Hello Steve and thank you for the article.

It's funny, we all have to do that dance that has us two-stepping between prevalent social jargon and boardroom metrics (social media is a silver bullet / # of Fans/Followers) and the direction we'd like to lead them (social marketing takes time / we are all publishers / authenticity of the online connection). So, NO, size doesn't matter. But yet it kinda does. If they're comfortable with #s as evidence of some measure of success, then that's where we have to start. From there, we can show them the ways digital connections help us get found, connect us (eventually) to subject expertise, and ultimately help us better spread the stories we are teliing. If the fans are true, then really, the more the merrier! 

Real numbers help. If for example, you want to offer up a bit of enticing content, like an exclusive video, and you fangate that content, it helps that you already have followers that can help promote the campaign from the inside. 

Thanks again,

Scott

socialnerdia
Posted on February 3rd 2012 at 10:20AM

I agree that numbers should not be our priority and that anyone who focuses solely on numbers is totally missing the mark. That being said though, part of the opportunity in social media is enhanced communications and that means more reach and frequency in a more cost-effective manner. Being able to reach millions through social media  is pretty amazing, but as you said, it is meaningless unless there's substance. We need to see the value in each conversation, each customer, each opportunity to enhance experiences. And we also need to make sure that what we're doing is creating new opportunities and growth because otherwise there might not be as much substance as we think there is. This is why earned + paid + owned is so important. Gotta start with "earned."

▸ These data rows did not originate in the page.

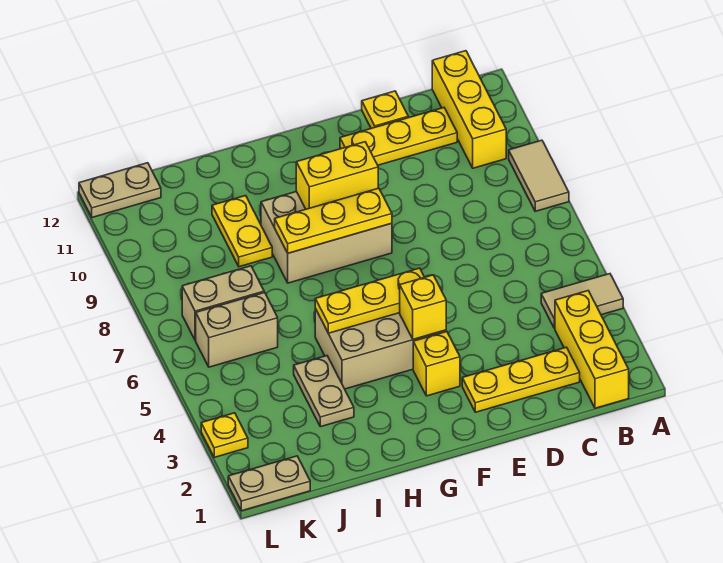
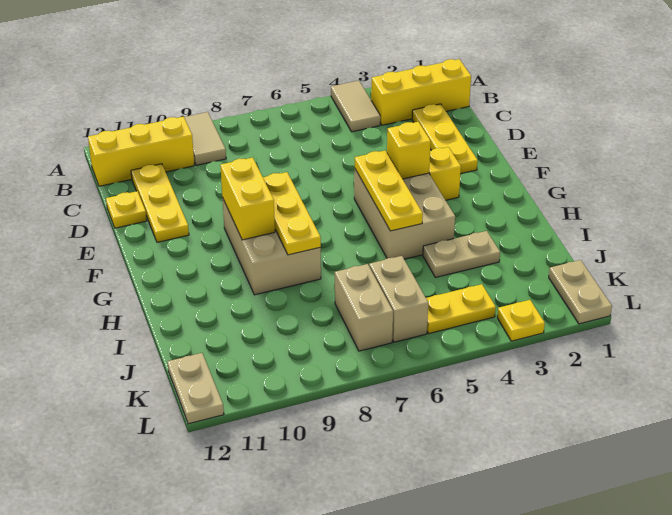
tan tile A8:A9 level 1 -> tan tile A9:B9 level 1
yellow plate I9:I10 level 1 -> yellow plate K4:K5 level 1

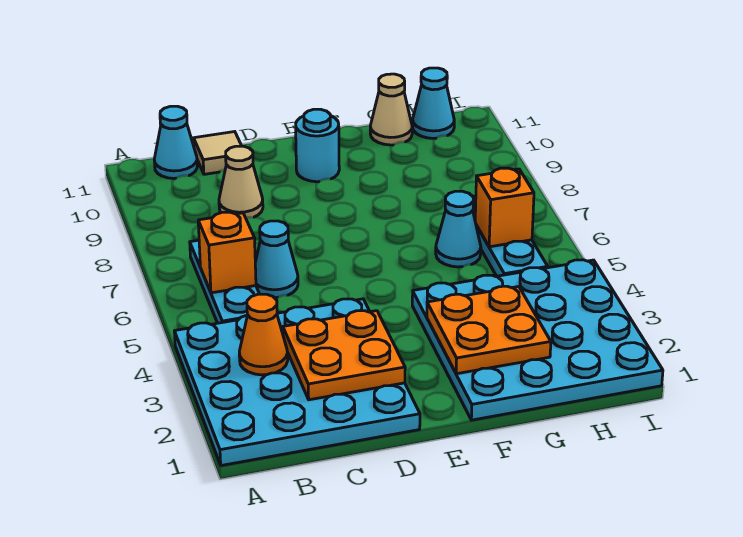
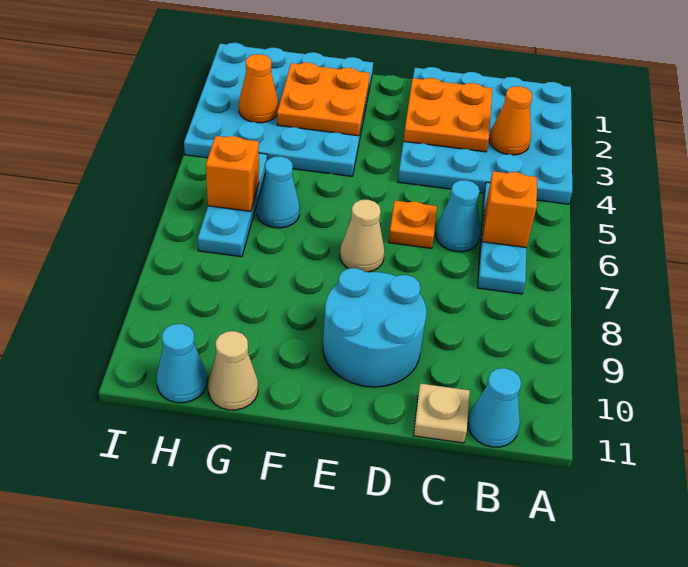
tan cone C9 level 1 -> tan cone E7 level 1
tan tile C11 level 1 -> tan plate C11 level 1
none -> orange plate D6 level 1
cyan round brick E10 level 1 -> cyan round brick D9:E10 level 1
none -> orange cone H3 level 2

Another very important piece is realizing that you can't just throw money at something and not measure its value. Fortunately and unfortunately, the size of social communities is the easiest way to keep track. And let's be honest, if you are doing a good job... people will follow/like you.

Size definitely matters but it's only a way to measure and to get to real goals like awareness, conversations, and relationships. 

Dianne Bayley
Posted on February 6th 2012 at 7:58AM

A business associate recently paid a LARGE sum of money for "10 000 likes". In managing his Facebook page, one sees that the "likes" are the wrong demographic altogether for his service, so every time a new post is made on Facebook, "likes" drop off. The associate (having listened to the "bigger is better" spin doctors) now believes that "social media doesn't work". Any helpful hints (besides sending him this article and comments) to get him back on track? Great article - thank you.